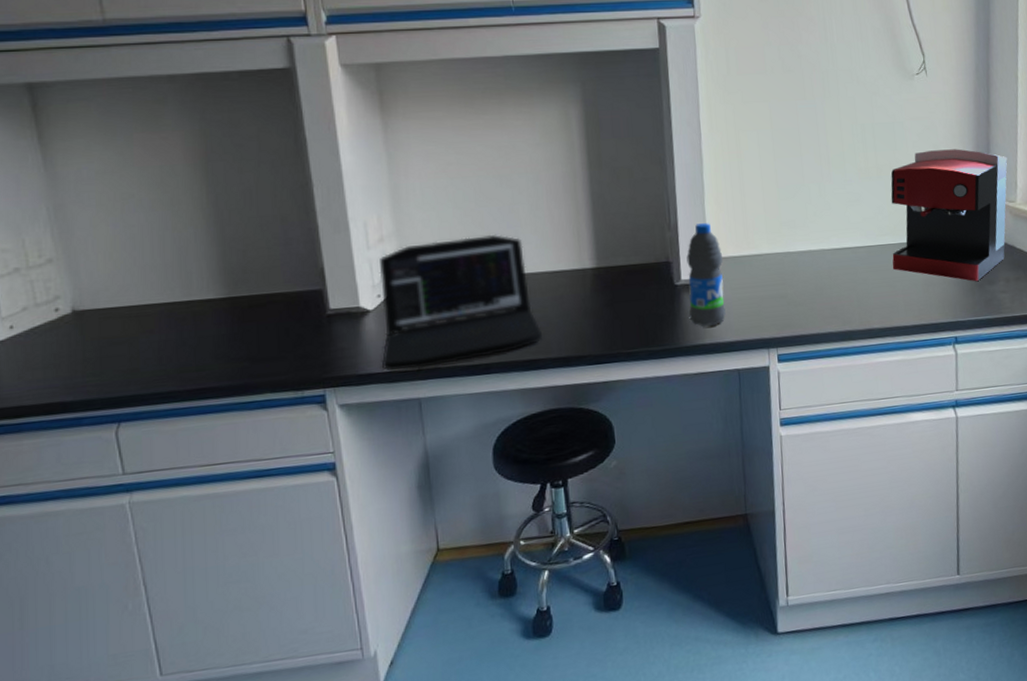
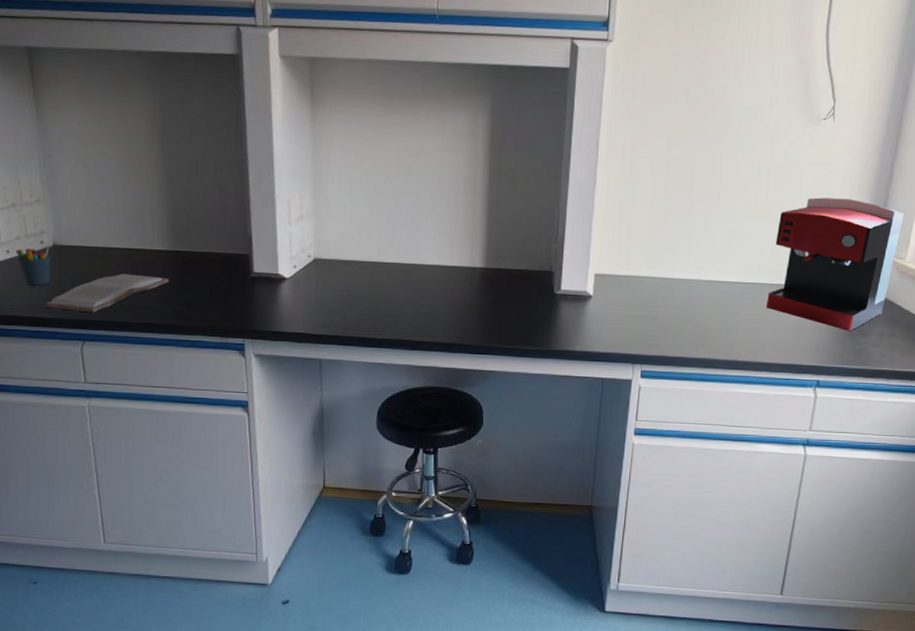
pen holder: none [22,307,71,366] -> present [16,241,51,286]
book: none [64,330,225,390] -> present [45,274,169,313]
laptop: present [379,234,542,371] -> none [292,225,430,335]
water bottle: present [686,223,726,327] -> none [563,240,603,336]

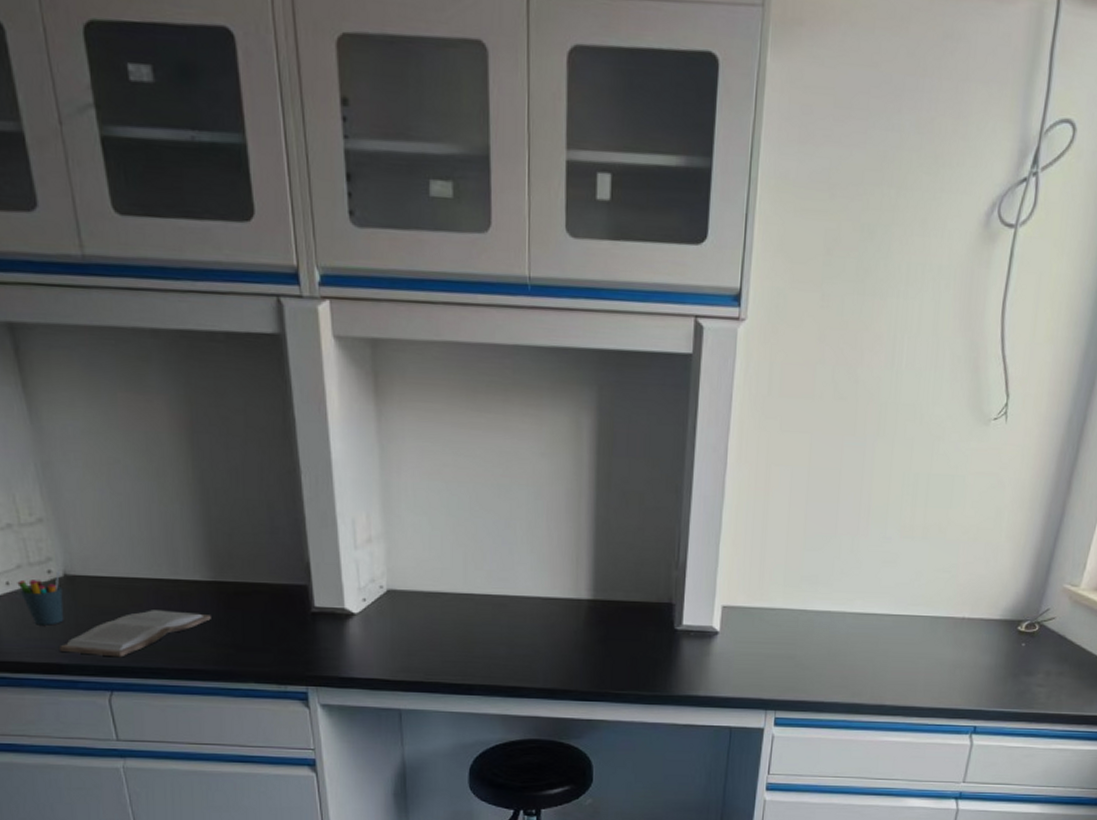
coffee maker: present [766,197,904,332] -> none [919,514,1082,671]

Task:
Give the records again exactly, pictures left out.

Solved problem:
pen holder: none [22,307,71,366] -> present [16,241,51,286]
book: none [64,330,225,390] -> present [45,274,169,313]
laptop: present [379,234,542,371] -> none [292,225,430,335]
water bottle: present [686,223,726,327] -> none [563,240,603,336]

coffee maker: present [766,197,904,332] -> none [919,514,1082,671]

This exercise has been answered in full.